7. Enterprises optimistic on reasoning models and poised to scale quickly

By allowing LLMs to complete more complex tasks more accurately, reasoning models have expanded the range of use cases that LLMs can tackle. Enterprises are still early in their testing of reasoning models and few have deployed them in production, but companies are very optimistic about their potential. One executive we interviewed captured this well: “[reasoning models] allow us to solve newer, more complex use cases, so I anticipate a big jump in our usage. But we’re still early and testing today.”

Among early adopters, OpenAI’s reasoning models have seen the greatest traction. Despite significant industry buzz around DeepSeek, enterprises are overwhelmingly adopting OpenAI, with 23% of enterprises surveyed already using OpenAI’s o3 model in production compared to just 3% for DeepSeek. DeepSeek’s adoption was higher among startups relative to its low pickup in the enterprise.

Procurement: enterprise AI buying adopts the rigor of traditional software buying

8. Buying process for models increasingly resembles traditional enterprise software procurement, complete with checklists and price sensitivity

Companies now approach model selection with disciplined evaluation frameworks, and factors such as security—which was heavily emphasized in our interviews—and cost have gained ground on overall accuracy and reliability. This shift underscores the increased trust enterprises have in model performance and the confidence that LLMs will be deployed at scale. As one leader succinctly summarized, “for most tasks, all the models perform well enough now—so pricing has become a much more important factor.”
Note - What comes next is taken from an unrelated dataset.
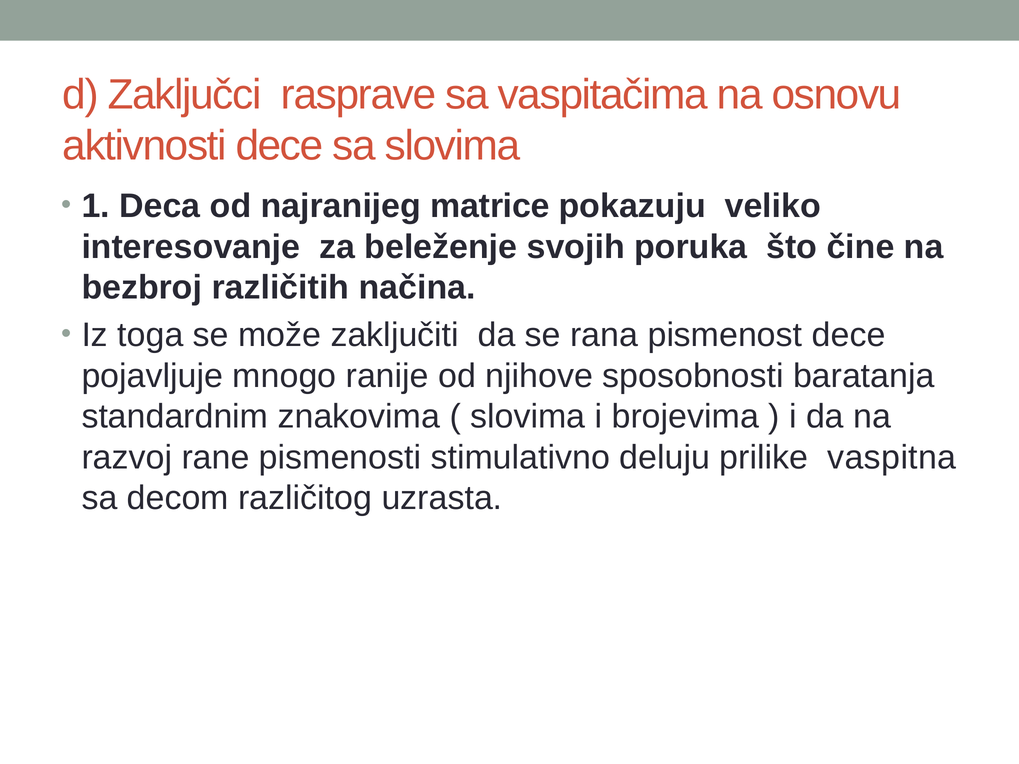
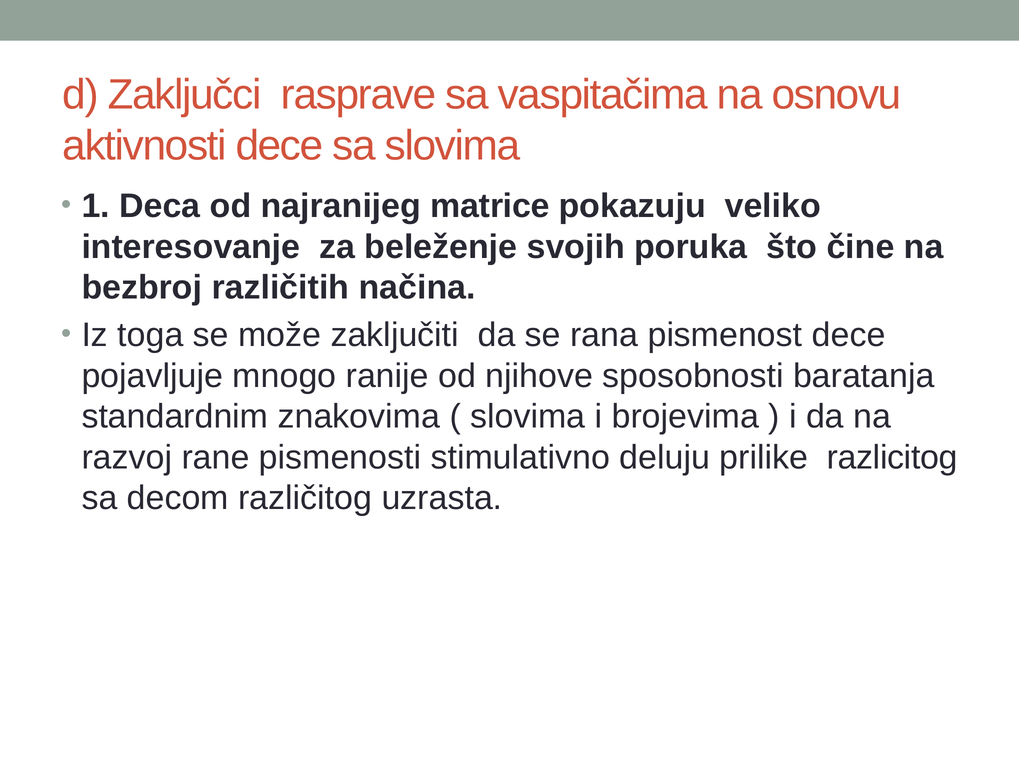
vaspitna: vaspitna -> razlicitog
As we mentioned in the “Models” section, enterprises are also becoming more sophisticated in matching specific use cases with the right model. For highly visible or performance-critical applications, companies typically prefer leading-edge models with strong brand recognition. In contrast, for simpler or internal tasks, model choice often comes down purely to cost. See below for how these LLM KPCs (key purchasing criteria) have changed over time.

9. Hosting preferences still vary widely, though enterprises have quickly built trust for model providers over the last year

While there is still some preference for existing cloud relationships (similar to other infra purchases), more enterprises are hosting either directly with model providers or via Databricks, particularly in cases where the model of choice is not hosted by their main cloud provider (e.g., OpenAI for AWS customers). This is typically because leaders “want direct access to the latest model with the best performance as soon as it’s available. Early access previews are important too.” The increased trust in going direct with model providers including OpenAI and Anthropic is a significant shift from what we heard in last year’s interviews with enterprises: many opted to access models via a cloud provider whenever possible, sometimes even if it wasn’t via their primary cloud provider.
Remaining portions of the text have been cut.